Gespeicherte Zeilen
■ ■ ■ ■

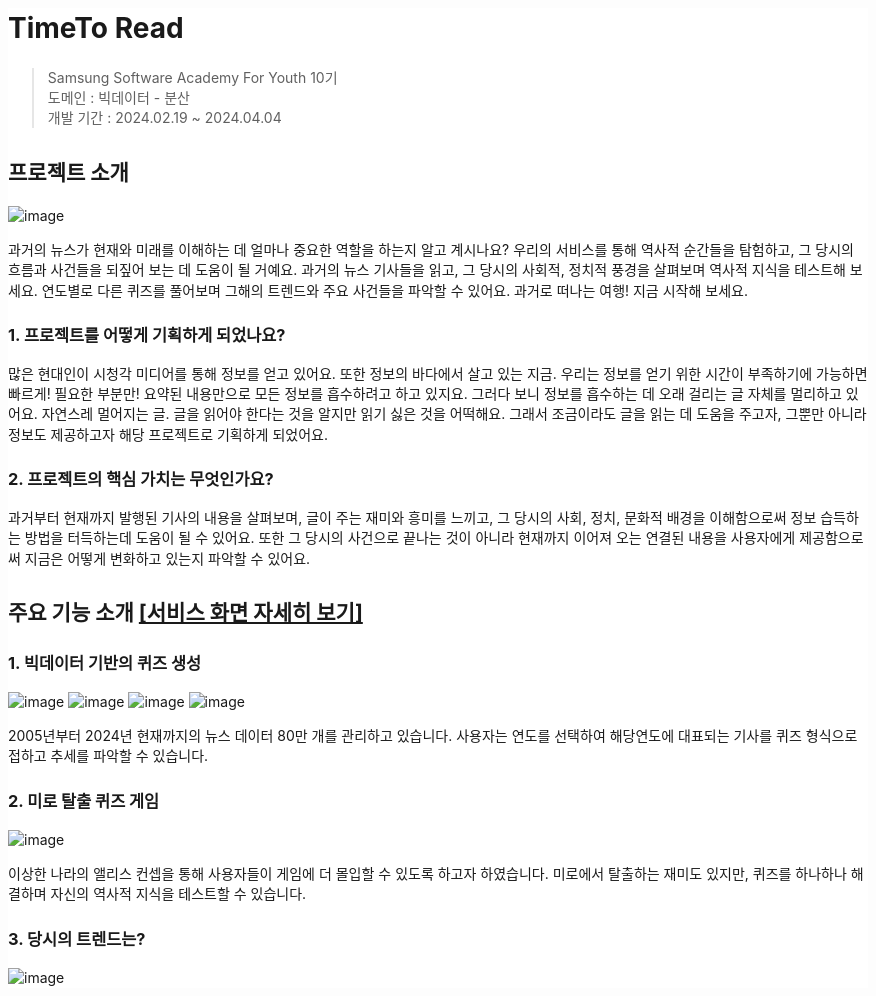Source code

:# TimeTo Read  
> Samsung Software Academy For Youth 10기  
> 도메인 : 빅데이터 - 분산  
> 개발 기간 : 2024.02.19 ~ 2024.04.04

## 프로젝트 소개
![image](https://github.com/euny0ung/Time2Read/assets/56199780/7184960c-29e3-4b2f-b479-59d5dbd4cba0)

과거의 뉴스가 현재와 미래를 이해하는 데 얼마나 중요한 역할을 하는지 알고 계시나요? 
우리의 서비스를 통해 역사적 순간들을 탐험하고, 그 당시의 흐름과 사건들을 되짚어 보는 데 도움이 될 거예요.
과거의 뉴스 기사들을 읽고, 그 당시의 사회적, 정치적 풍경을 살펴보며 역사적 지식을 테스트해 보세요.
연도별로 다른 퀴즈를 풀어보며 그해의 트렌드와 주요 사건들을 파악할 수 있어요.
과거로 떠나는 여행! 지금 시작해 보세요.

### 1. 프로젝트를 어떻게 기획하게 되었나요?
많은 현대인이 시청각 미디어를 통해 정보를 얻고 있어요.
또한 정보의 바다에서 살고 있는 지금.
우리는 정보를 얻기 위한 시간이 부족하기에 가능하면 빠르게! 필요한 부분만!
요약된 내용만으로 모든 정보를 흡수하려고 하고 있지요.
그러다 보니 정보를 흡수하는 데 오래 걸리는 글 자체를 멀리하고 있어요.
자연스레 멀어지는 글. 글을 읽어야 한다는 것을 알지만 읽기 싫은 것을 어떡해요.
그래서 조금이라도 글을 읽는 데 도움을 주고자, 그뿐만 아니라  정보도 제공하고자 해당 프로젝트로 기획하게 되었어요. 
### 2. 프로젝트의 핵심 가치는 무엇인가요?
과거부터 현재까지 발행된 기사의 내용을 살펴보며, 글이 주는 재미와 흥미를 느끼고, 그 당시의 사회, 정치, 문화적 배경을 이해함으로써
정보 습득하는 방법을 터득하는데 도움이 될 수 있어요.
또한 그 당시의 사건으로 끝나는 것이 아니라 현재까지 이어져 오는 연결된 내용을 사용자에게 제공함으로써 지금은 어떻게 변화하고 있는지 파악할 수 있어요.

## 주요 기능 소개  [[서비스 화면 자세히 보기]](https://handsome-airport-d67.notion.site/582fd2ceb02b4b64b38994bf7cdcbb61?pvs=4)
### 1. 빅데이터 기반의 퀴즈 생성
![image](https://github.com/euny0ung/Time2Read/assets/56199780/8b325900-a5fb-40d1-95fd-cbb13a941bad)
![image](https://github.com/euny0ung/Time2Read/assets/56199780/0834a5c9-57dd-4239-8b0d-920672b3b385)
![image](https://github.com/euny0ung/Time2Read/assets/56199780/d86de2e9-a137-46fc-8231-713b8a20f0db)
![image](https://github.com/euny0ung/Time2Read/assets/56199780/6fdd8baa-7428-4f64-8aa7-868d6f71a9a5)

2005년부터 2024년 현재까지의 뉴스 데이터 80만 개를 관리하고 있습니다. 사용자는 연도를 선택하여 해당연도에 대표되는 기사를 퀴즈 형식으로 접하고 추세를 파악할 수 있습니다.
### 2. 미로 탈출 퀴즈 게임  
![image](https://github.com/euny0ung/Time2Read/assets/56199780/d746c460-b8fc-4c0c-9f3b-fa894ee633bf)

이상한 나라의 앨리스 컨셉을 통해 사용자들이 게임에 더 몰입할 수 있도록 하고자 하였습니다. 미로에서 탈출하는 재미도 있지만, 퀴즈를 하나하나 해결하며 자신의 역사적 지식을 테스트할 수 있습니다.
### 3. 당시의 트렌드는?
![image](https://github.com/euny0ung/Time2Read/assets/56199780/57564e85-6269-4d6f-87b5-46252151df01)
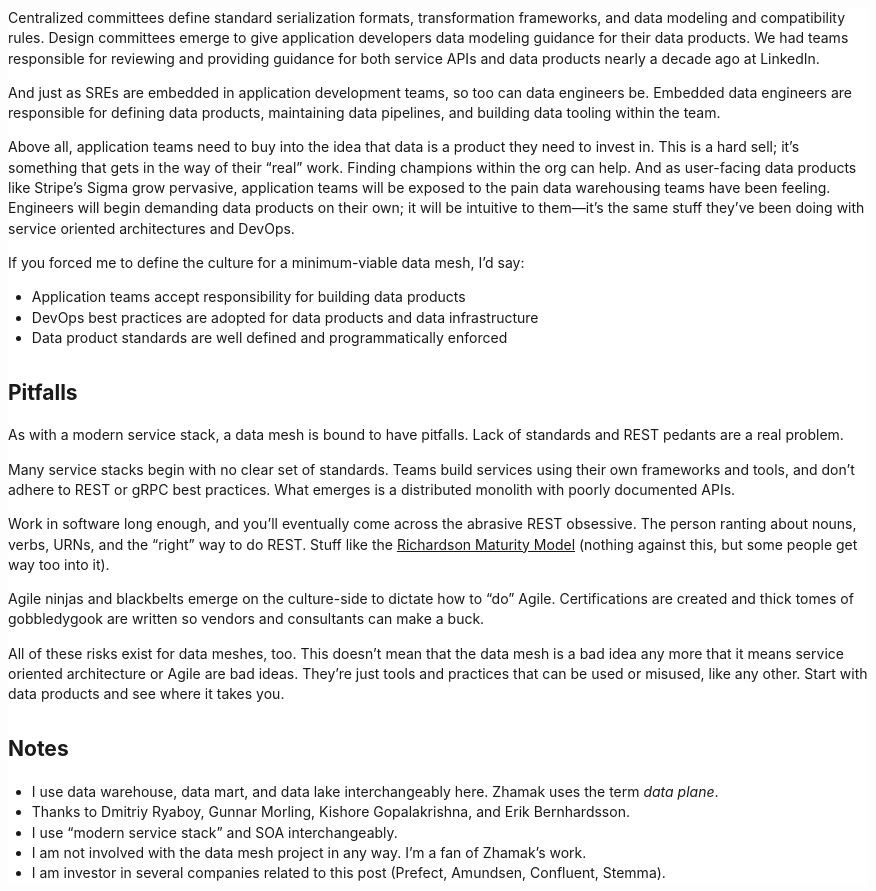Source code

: Centralized committees define standard serialization formats, transformation frameworks, and data modeling and compatibility rules. Design committees emerge to give application developers data modeling guidance for their data products. We had teams responsible for reviewing and providing guidance for both service APIs and data products nearly a decade ago at LinkedIn.

And just as SREs are embedded in application development teams, so too can data engineers be. Embedded data engineers are responsible for defining data products, maintaining data pipelines, and building data tooling within the team.

Above all, application teams need to buy into the idea that data is a product they need to invest in. This is a hard sell; it’s something that gets in the way of their “real” work. Finding champions within the org can help. And as user-facing data products like Stripe’s Sigma grow pervasive, application teams will be exposed to the pain data warehousing teams have been feeling. Engineers will begin demanding data products on their own; it will be intuitive to them—it’s the same stuff they’ve been doing with service oriented architectures and DevOps.

If you forced me to define the culture for a minimum-viable data mesh, I’d say:

* Application teams accept responsibility for building data products
* DevOps best practices are adopted for data products and data infrastructure
* Data product standards are well defined and programmatically enforced

## Pitfalls
As with a modern service stack, a data mesh is bound to have pitfalls. Lack of standards and REST pedants are a real problem.

Many service stacks begin with no clear set of standards. Teams build services using their own frameworks and tools, and don’t adhere to REST or gRPC best practices. What emerges is a distributed monolith with poorly documented APIs.

Work in software long enough, and you’ll eventually come across the abrasive REST obsessive. The person ranting about nouns, verbs, URNs, and the “right” way to do REST. Stuff like the  [Richardson Maturity Model](https://martinfowler.com/articles/richardsonMaturityModel.html)  (nothing against this, but some people get way too into it).

Agile ninjas and blackbelts emerge on the culture-side to dictate how to “do” Agile. Certifications are created and thick tomes of gobbledygook are written so vendors and consultants can make a buck.

All of these risks exist for data meshes, too. This doesn’t mean that the data mesh is a bad idea any more that it means service oriented architecture or Agile are bad ideas. They’re just tools and practices that can be used or misused, like any other. Start with data products and see where it takes you.

## Notes
* I use data warehouse, data mart, and data lake interchangeably here. Zhamak uses the term _data plane_.
* Thanks to Dmitriy Ryaboy, Gunnar Morling, Kishore Gopalakrishna, and Erik Bernhardsson.
* I use “modern service stack” and SOA interchangeably.
* I am not involved with the data mesh project in any way. I’m a fan of Zhamak’s work.
* I am investor in several companies related to this post (Prefect, Amundsen, Confluent, Stemma).

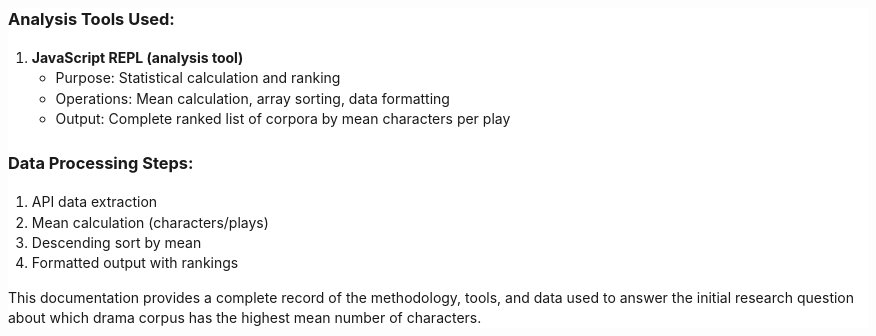 ### Analysis Tools Used:
1. **JavaScript REPL (analysis tool)**
   - Purpose: Statistical calculation and ranking
   - Operations: Mean calculation, array sorting, data formatting
   - Output: Complete ranked list of corpora by mean characters per play

### Data Processing Steps:
1. API data extraction
2. Mean calculation (characters/plays)
3. Descending sort by mean
4. Formatted output with rankings

This documentation provides a complete record of the methodology, tools, and data used to answer the initial research question about which drama corpus has the highest mean number of characters.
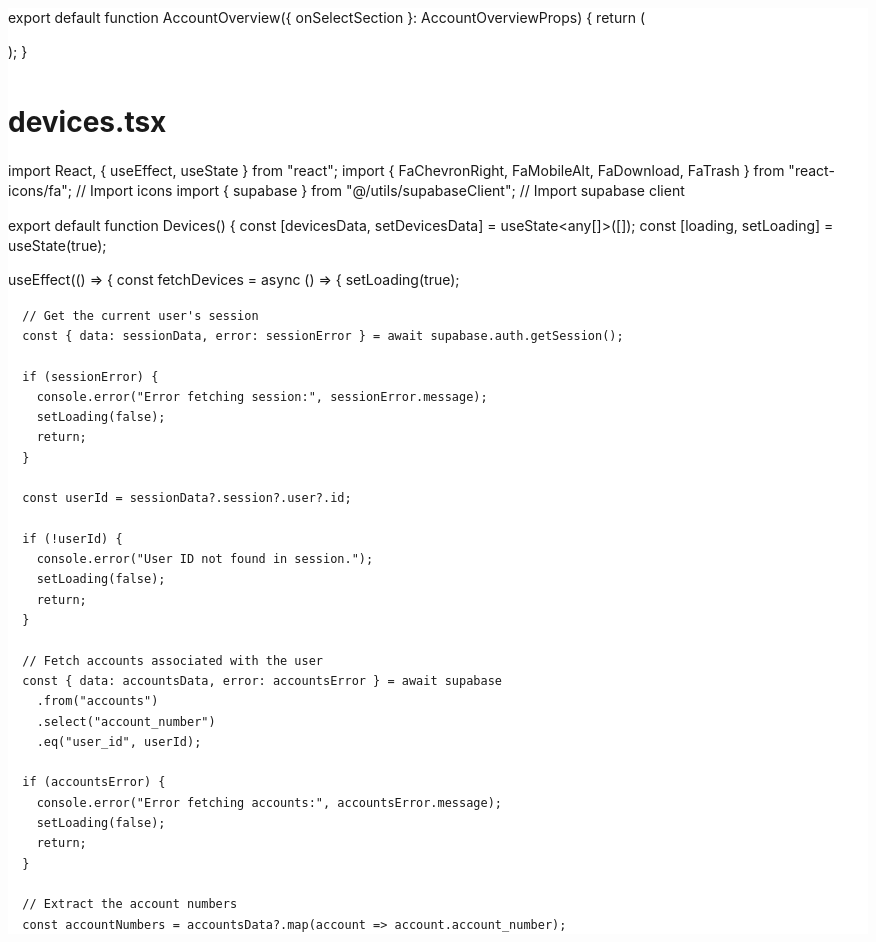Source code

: export default function AccountOverview({ onSelectSection }: AccountOverviewProps) {
  return (
    <div className="space-y-6">
      <MembershipDetails onSelectSection={onSelectSection} />
      <QuickLinks onSelectSection={onSelectSection} />
    </div>
  );
}


# devices.tsx
import React, { useEffect, useState } from "react";
import { FaChevronRight, FaMobileAlt, FaDownload, FaTrash } from "react-icons/fa"; // Import icons
import { supabase } from "@/utils/supabaseClient"; // Import supabase client

export default function Devices() {
  const [devicesData, setDevicesData] = useState<any[]>([]);
  const [loading, setLoading] = useState(true);

  useEffect(() => {
    const fetchDevices = async () => {
      setLoading(true);

      // Get the current user's session
      const { data: sessionData, error: sessionError } = await supabase.auth.getSession();

      if (sessionError) {
        console.error("Error fetching session:", sessionError.message);
        setLoading(false);
        return;
      }

      const userId = sessionData?.session?.user?.id;

      if (!userId) {
        console.error("User ID not found in session.");
        setLoading(false);
        return;
      }

      // Fetch accounts associated with the user
      const { data: accountsData, error: accountsError } = await supabase
        .from("accounts")
        .select("account_number")
        .eq("user_id", userId);

      if (accountsError) {
        console.error("Error fetching accounts:", accountsError.message);
        setLoading(false);
        return;
      }

      // Extract the account numbers
      const accountNumbers = accountsData?.map(account => account.account_number);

■ ■ ■ ■

AUFGABE
Kannst du die Zeilen unverändert ausgeben, beginnend mit der Zeile, die „This documentation provides“ enthält, und endend mit der Zeile, die „setLoading(true);“ enthält, beide eingeschlossen? Lass dabei die Bilder in der Antwort weg.

ERGEBNIS
This documentation provides a complete record of the methodology, tools, and data used to answer the initial research question about which drama corpus has the highest mean number of characters.
Source code

: export default function AccountOverview({ onSelectSection }: AccountOverviewProps) {
  return (
    <div className="space-y-6">
      <MembershipDetails onSelectSection={onSelectSection} />
      <QuickLinks onSelectSection={onSelectSection} />
    </div>
  );
}


# devices.tsx
import React, { useEffect, useState } from "react";
import { FaChevronRight, FaMobileAlt, FaDownload, FaTrash } from "react-icons/fa"; // Import icons
import { supabase } from "@/utils/supabaseClient"; // Import supabase client

export default function Devices() {
  const [devicesData, setDevicesData] = useState<any[]>([]);
  const [loading, setLoading] = useState(true);

  useEffect(() => {
    const fetchDevices = async () => {
      setLoading(true);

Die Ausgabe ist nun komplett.